At this point you must be wondering, “But does it concern me?” And yes, it does. “It doesn’t matter if you are a small business, midsize, or large corporation — everyone is a target for hackers,” says Shay Simkin, Global Head of Cyber, Howden Insurance. “One day you will be hit with a cyber incident, and if you only start preparing when it is already underway, you will find that it is probably the worst day of your life. […] A main pillar of our cooperation with Cytactic is to help our global clients better prepare for the day of the insurance claim, which we urge them to do.“
“I’ve been in cybersecurity for 27 years,” Ben-Itzhak recalls. “I’ve seen this landscape with a lot of technology focusing on detection and response and a lot of innovation. However, at the day of a crisis, at the time when something goes wrong, people are still using Stone Age tools like emails, PDFs, and documents”. Ira Winkler, CISO and VP, CYE, adds: “Previously, we had to improvise responses with outdated playbooks and limited tools. Now, with tools like audit logs and dynamic playbooks, we are much better prepared to handle incidents and recover from them”

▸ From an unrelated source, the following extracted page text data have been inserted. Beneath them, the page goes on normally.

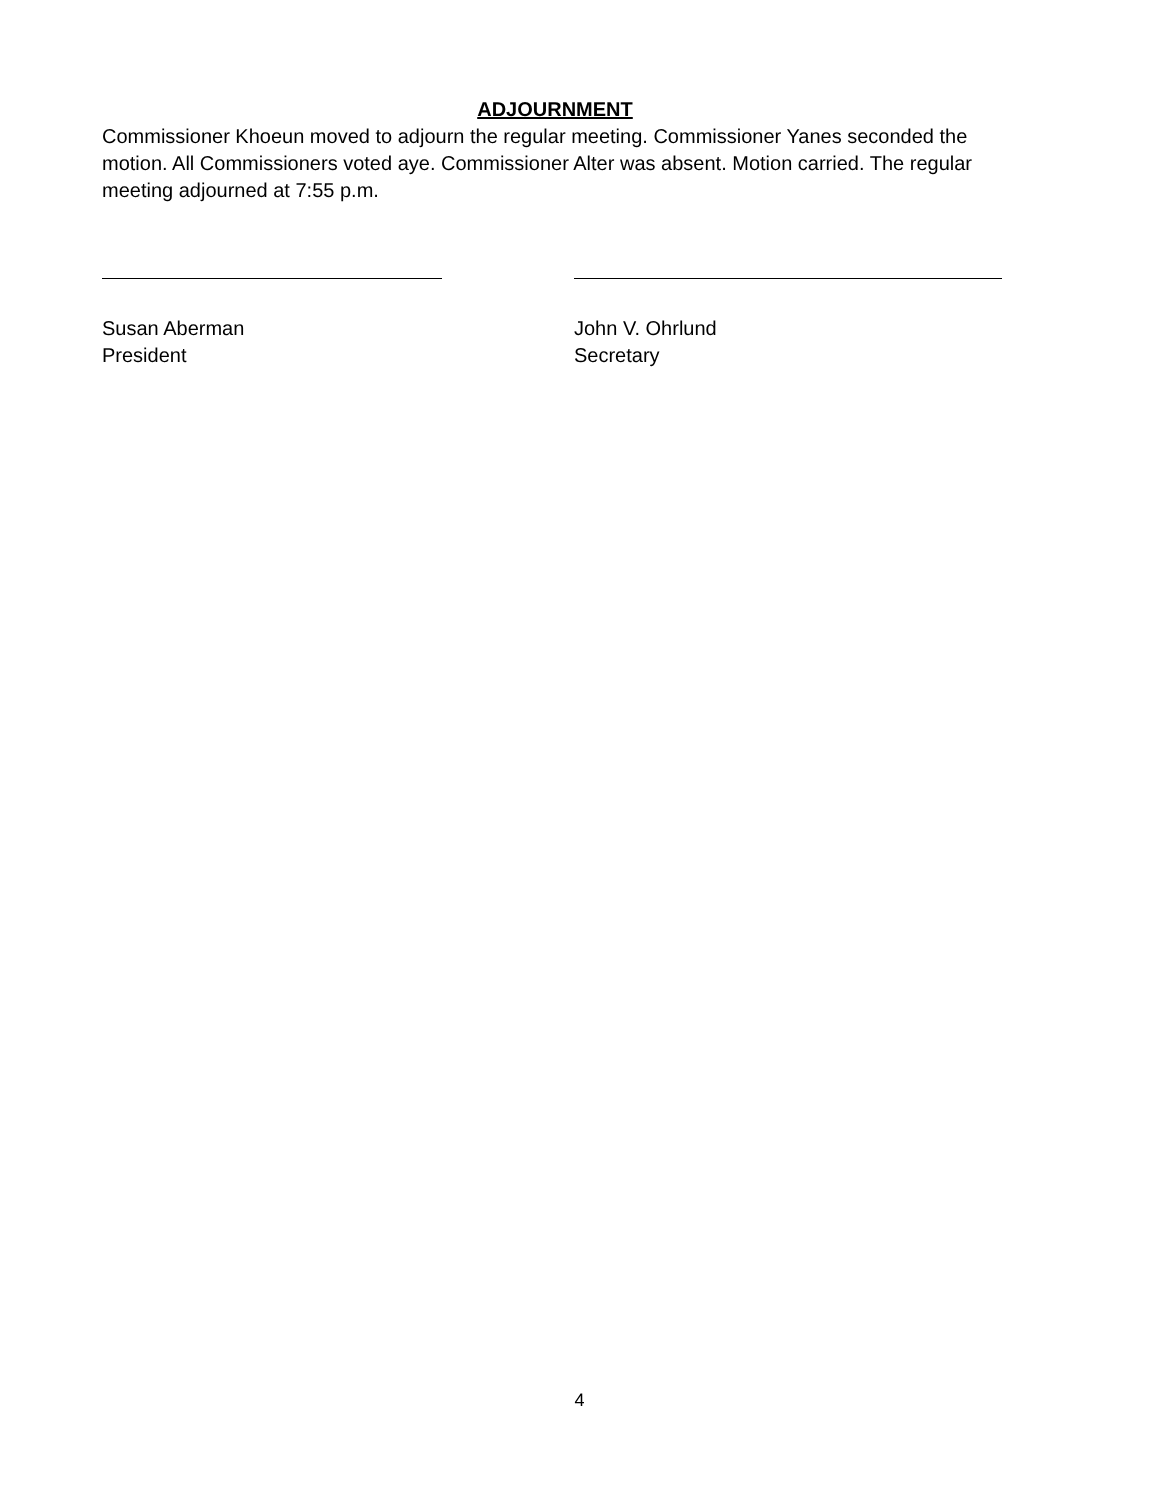ADJOURNMENT
Commissioner Khoeun moved to adjourn the regular meeting. Commissioner Yanes seconded the motion. All Commissioners voted aye. Commissioner Alter was absent. Motion carried. The regular meeting adjourned at 7:55 p.m.
Susan Aberman
President
John V. Ohrlund
Secretary
4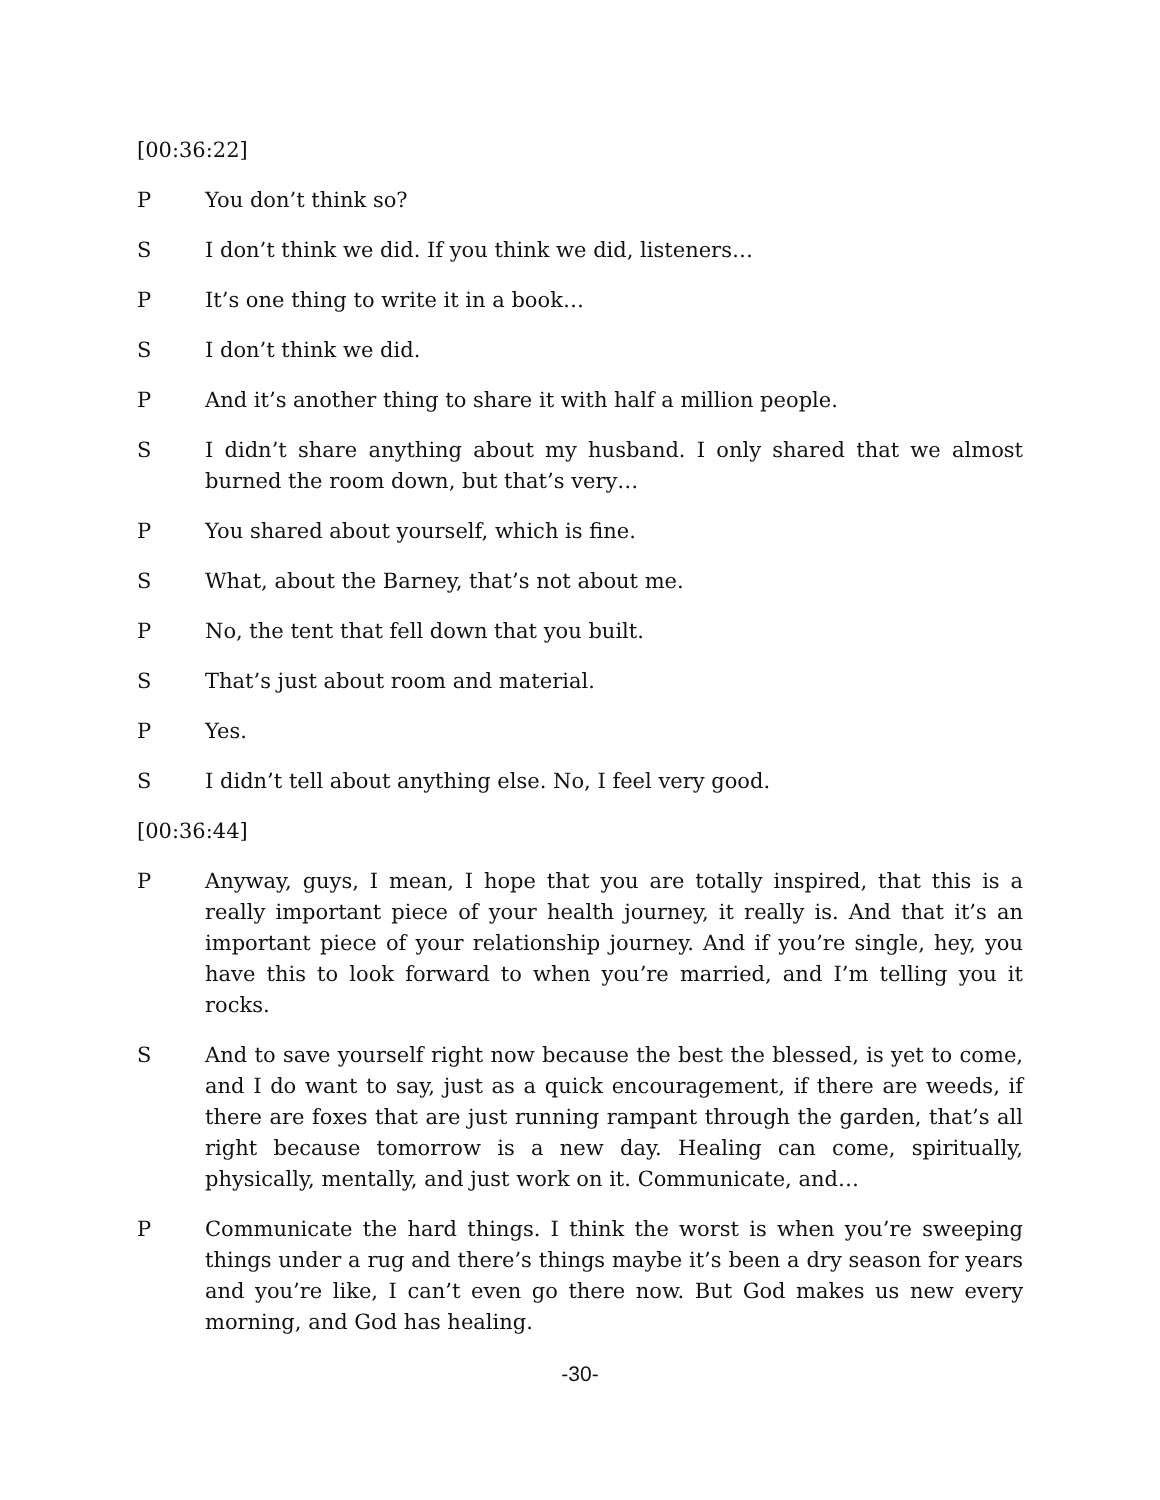[00:36:22]
P You don’t think so?
S I don’t think we did. If you think we did, listeners…
P It’s one thing to write it in a book…
S I don’t think we did.
P And it’s another thing to share it with half a million people.
S I didn’t share anything about my husband. I only shared that we almost burned the room down, but that’s very…
P You shared about yourself, which is fine.
S What, about the Barney, that’s not about me.
P No, the tent that fell down that you built.
S That’s just about room and material.
P Yes.
S I didn’t tell about anything else. No, I feel very good.
[00:36:44]
P Anyway, guys, I mean, I hope that you are totally inspired, that this is a really important piece of your health journey, it really is. And that it’s an important piece of your relationship journey. And if you’re single, hey, you have this to look forward to when you’re married, and I’m telling you it rocks.
S And to save yourself right now because the best the blessed, is yet to come, and I do want to say, just as a quick encouragement, if there are weeds, if there are foxes that are just running rampant through the garden, that’s all right because tomorrow is a new day. Healing can come, spiritually, physically, mentally, and just work on it. Communicate, and…
P Communicate the hard things. I think the worst is when you’re sweeping things under a rug and there’s things maybe it’s been a dry season for years and you’re like, I can’t even go there now. But God makes us new every morning, and God has healing.
-30-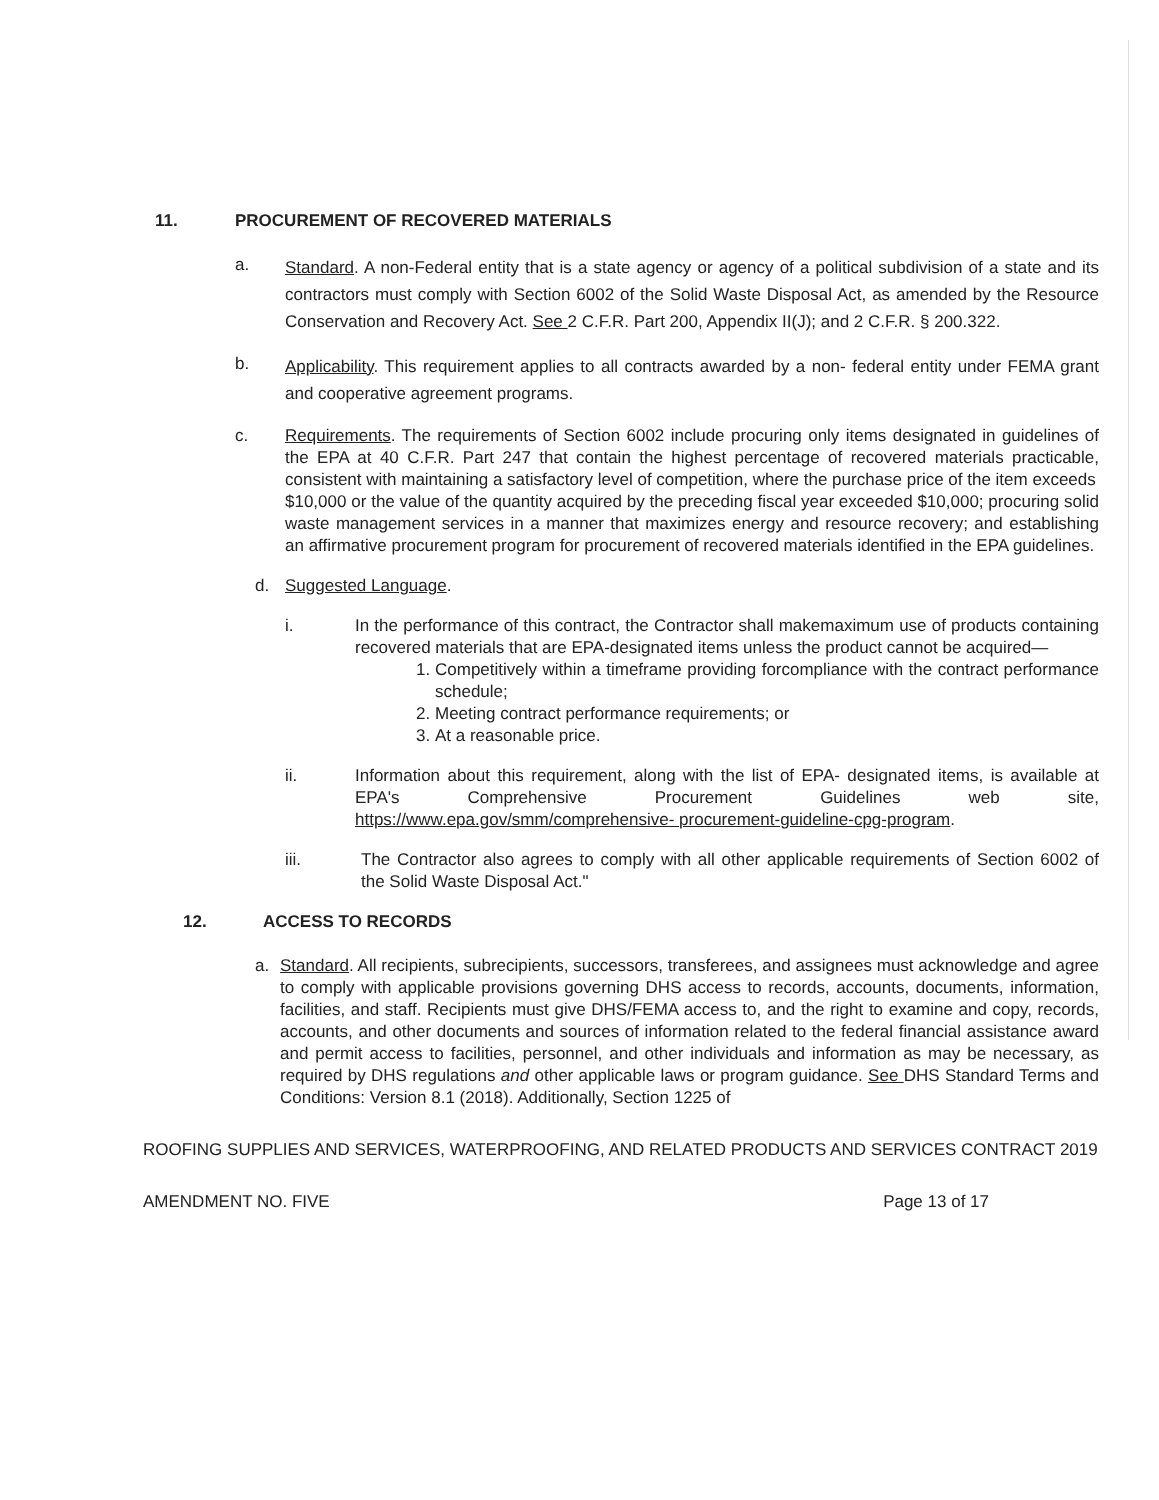11. PROCUREMENT OF RECOVERED MATERIALS
a.
Standard. A non-Federal entity that is a state agency or agency of a political subdivision of a state and its contractors must comply with Section 6002 of the Solid Waste Disposal Act, as amended by the Resource Conservation and Recovery Act. See 2 C.F.R. Part 200, Appendix II(J); and 2 C.F.R. § 200.322.
b.
Applicability. This requirement applies to all contracts awarded by a non- federal entity under FEMA grant and cooperative agreement programs.
c. Requirements. The requirements of Section 6002 include procuring only items designated in guidelines of the EPA at 40 C.F.R. Part 247 that contain the highest percentage of recovered materials practicable, consistent with maintaining a satisfactory level of competition, where the purchase price of the item exceeds
$10,000 or the value of the quantity acquired by the preceding fiscal year exceeded $10,000; procuring solid waste management services in a manner that maximizes energy and resource recovery; and establishing an affirmative procurement program for procurement of recovered materials identified in the EPA guidelines.
d. Suggested Language.
i. In the performance of this contract, the Contractor shall makemaximum use of products containing recovered materials that are EPA-designated items unless the product cannot be acquired—
1. Competitively within a timeframe providing forcompliance with the contract performance schedule;
2. Meeting contract performance requirements; or
3. At a reasonable price.
ii. Information about this requirement, along with the list of EPA- designated items, is available at EPA's Comprehensive Procurement Guidelines web site, https://www.epa.gov/smm/comprehensive- procurement-guideline-cpg-program.
iii. The Contractor also agrees to comply with all other applicable requirements of Section 6002 of the Solid Waste Disposal Act."
12. ACCESS TO RECORDS
a. Standard. All recipients, subrecipients, successors, transferees, and assignees must acknowledge and agree to comply with applicable provisions governing DHS access to records, accounts, documents, information, facilities, and staff. Recipients must give DHS/FEMA access to, and the right to examine and copy, records, accounts, and other documents and sources of information related to the federal financial assistance award and permit access to facilities, personnel, and other individuals and information as may be necessary, as required by DHS regulations and other applicable laws or program guidance. See DHS Standard Terms and Conditions: Version 8.1 (2018). Additionally, Section 1225 of
ROOFING SUPPLIES AND SERVICES, WATERPROOFING, AND RELATED PRODUCTS AND SERVICES CONTRACT 2019
AMENDMENT NO. FIVE Page 13 of 17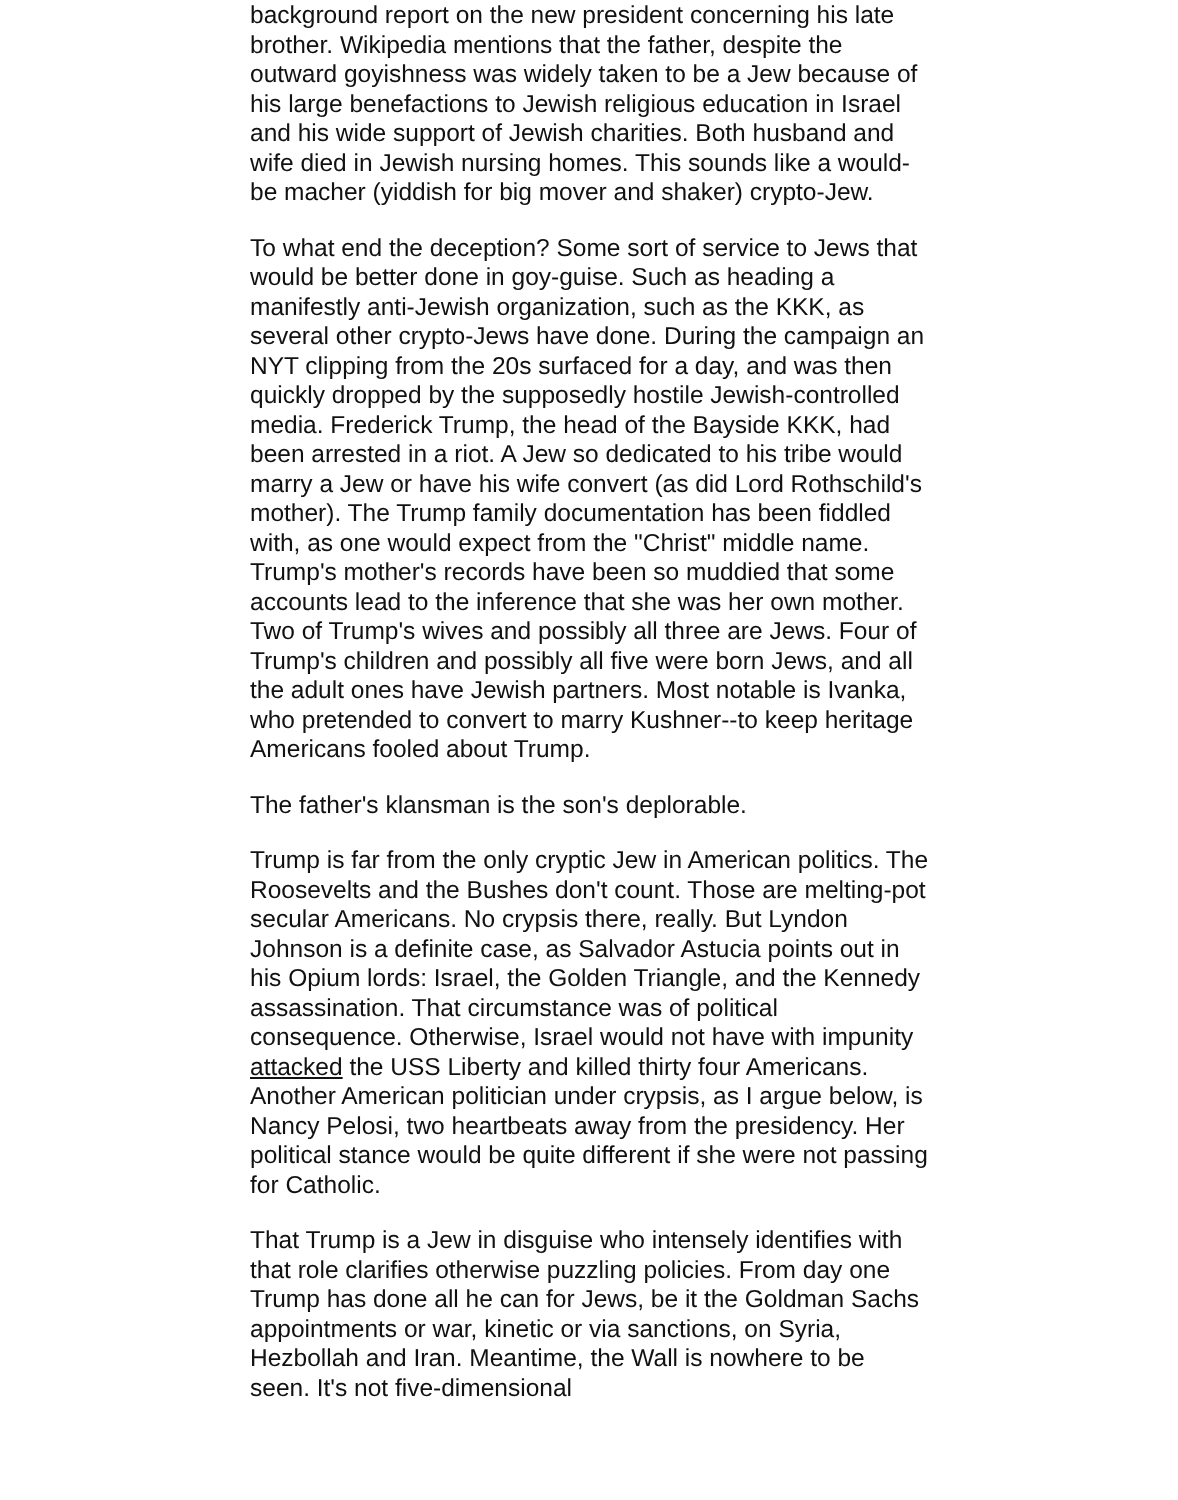background report on the new president concerning his late brother. Wikipedia mentions that the father, despite the outward goyishness was widely taken to be a Jew because of his large benefactions to Jewish religious education in Israel and his wide support of Jewish charities. Both husband and wife died in Jewish nursing homes. This sounds like a would-be macher (yiddish for big mover and shaker) crypto-Jew.
To what end the deception? Some sort of service to Jews that would be better done in goy-guise. Such as heading a manifestly anti-Jewish organization, such as the KKK, as several other crypto-Jews have done. During the campaign an NYT clipping from the 20s surfaced for a day, and was then quickly dropped by the supposedly hostile Jewish-controlled media. Frederick Trump, the head of the Bayside KKK, had been arrested in a riot. A Jew so dedicated to his tribe would marry a Jew or have his wife convert (as did Lord Rothschild's mother). The Trump family documentation has been fiddled with, as one would expect from the "Christ" middle name. Trump's mother's records have been so muddied that some accounts lead to the inference that she was her own mother. Two of Trump's wives and possibly all three are Jews. Four of Trump's children and possibly all five were born Jews, and all the adult ones have Jewish partners. Most notable is Ivanka, who pretended to convert to marry Kushner--to keep heritage Americans fooled about Trump.
The father's klansman is the son's deplorable.
Trump is far from the only cryptic Jew in American politics. The Roosevelts and the Bushes don't count. Those are melting-pot secular Americans. No crypsis there, really. But Lyndon Johnson is a definite case, as Salvador Astucia points out in his Opium lords: Israel, the Golden Triangle, and the Kennedy assassination. That circumstance was of political consequence. Otherwise, Israel would not have with impunity attacked the USS Liberty and killed thirty four Americans. Another American politician under crypsis, as I argue below, is Nancy Pelosi, two heartbeats away from the presidency. Her political stance would be quite different if she were not passing for Catholic.
That Trump is a Jew in disguise who intensely identifies with that role clarifies otherwise puzzling policies. From day one Trump has done all he can for Jews, be it the Goldman Sachs appointments or war, kinetic or via sanctions, on Syria, Hezbollah and Iran. Meantime, the Wall is nowhere to be seen. It's not five-dimensional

“During SUNBURST, we relied heavily on people making decisions under extreme stress,” Brown shares from his professional experience with one of the most significant cyber breaches in history. “We needed automation and tools to reduce reliance on people making decisions under extreme stress. […] When I joined Cytactic’s advisory board, it was clear the platform filled a critical gap in crisis management. […] Cytactic offers automation, predefined plans, and advanced tools, which reduce that dependency on human improvisation during crises. […] The platform’s ability to predefine plans and automate tasks is a game-changer for preparedness and response. It allows teams to focus on managing the crisis rather than improvising, which is essential in high-stakes situations.”
Geier: “The most important thing, regardless of how good the tools are, is flexibility. Crises are often unpredictable and chaotic. You need to be able to improvise and then use good tools and processes to support your approach. Resilience comes through preparedness and readiness.”
“You can always improve, you can add detection response capabilities, be prepared for incidents with all the relevant procedures around that that’s all great, and you should do that,” says Aronashvili, “but if there is one thing that you need to remember basic foundations: passwords, account management, identity management, software management. That’s it.”
“There’s no magic bullet,” Cristal insists. “The key to combating these evolving threats is readiness and better management. Today, awareness among CISOs, CEOs, and Boards is very high. Five years ago, we focused on increasing awareness; now, the priority is increasing preparedness.”